Bankers often think their industry is feeling the most heat from all this technology and demographic change but what about movie theaters? Sure, they don't have to deal with regulators like you do, but original content and on demand internet streaming from multiple sources are taking a toll on performance. These days, iTunes, Netflix, Amazon and now Facebook have all launched video content streaming and it all seems to be negatively affecting movie theater sales. This year, consumer spending on streaming video is expected to exceed that at movie theaters by over $2B, according to a PwC forecast. As social media seems to be taking over even more these days, we thought it may be a good time to review some of the social media metrics available for community bankers.
Some community banks may still believe that social media is only for bigger banks. Yet, over the past couple of years community banks across the country have been making their mark in the social media space. Indeed, several community banks have found viral success and attracted thousands of likes, shares, and follows. They have done this by creating uniquely attention-grabbing content that the internet demands.
These community banks might pave the way for others that want to improve their presence on social media too, according to a recent social media report by the ABA. This report found that when bankers were asked whether their bank was ahead or behind its peers in social media use, 40% of respondents said their bank was somewhat or significantly behind other banks in use of social media and 35% said their bank was on par with other banks.

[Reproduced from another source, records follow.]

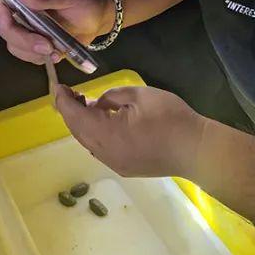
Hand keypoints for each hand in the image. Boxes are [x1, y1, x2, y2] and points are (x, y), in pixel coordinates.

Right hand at [0, 0, 111, 64]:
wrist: (98, 15)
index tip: (7, 22)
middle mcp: (22, 10)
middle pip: (6, 27)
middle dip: (22, 39)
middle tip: (45, 45)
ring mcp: (28, 29)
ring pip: (14, 44)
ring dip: (31, 51)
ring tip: (54, 50)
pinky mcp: (36, 44)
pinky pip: (28, 55)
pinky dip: (39, 58)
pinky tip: (56, 54)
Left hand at [53, 85, 207, 177]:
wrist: (196, 150)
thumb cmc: (170, 118)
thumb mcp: (139, 95)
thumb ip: (112, 97)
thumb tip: (99, 105)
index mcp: (105, 134)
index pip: (74, 116)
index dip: (63, 100)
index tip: (59, 86)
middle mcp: (104, 153)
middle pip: (77, 131)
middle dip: (70, 112)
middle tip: (70, 93)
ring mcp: (114, 163)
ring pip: (88, 142)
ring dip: (83, 124)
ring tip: (85, 105)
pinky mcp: (124, 168)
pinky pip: (101, 149)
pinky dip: (95, 134)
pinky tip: (103, 122)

While most banks probably don't aspire to internet stardom, they do want to be able to maximize their social media presence. Here, the survey found only 9% of banks were extremely satisfied with the results of their social media efforts, while 24% where somewhat or extremely dissatisfied. A common refrain from banks that were dissatisfied or lukewarm on their social media efforts was that they wanted to be able to better evaluate their ROI in order to gain insights into their social media use.
So, what steps can your bank take to evaluate the effectiveness of your social media efforts? The first step is the simplest: begin quantifying your impact by using the free analytics already available through your social media page to track your reach and engagement over time. As obvious as this step may sound to some, 22% of banks on social media haven't even started to measure their impact. By accessing these analytics, banks can receive information on everything from which kinds of posts get the most engagement to audience demographics.
These metrics are important in evaluating social media strength, but equally important is the first impression you present to customers and potential customers. An easy and quantifiable way to create a good first impression is by responding quickly to messages and comments left on your page.
For instance, Facebook now prominently displays how long public pages take to respond to messages they receive. A quick response rate can be an excellent way to prove to potential customers that your bank is not only social media savvy, but more importantly, customer-friendly. Responding to each comment may sound overwhelming, but the good news is that there are tools available to monitor comments on each social media site, so look for those to help ease this process.
Finally, a good rule of thumb for evaluating the effectiveness of social media is to watch for and measure the level of meaningful engagement. While page views and likes are a good indicator of the reach of your social media, shares and comments represent more significant engagement. Your customers may want to share a community event sponsored by your bank while a potential customer may comment on your latest product.
Ultimately, the goal is to convert potential customers to open an account or apply for a loan probably. Doing what you do best - connecting with customers - may be easier online than you think with some of these helpful tools and a little extra effort. That is something most of us would "like".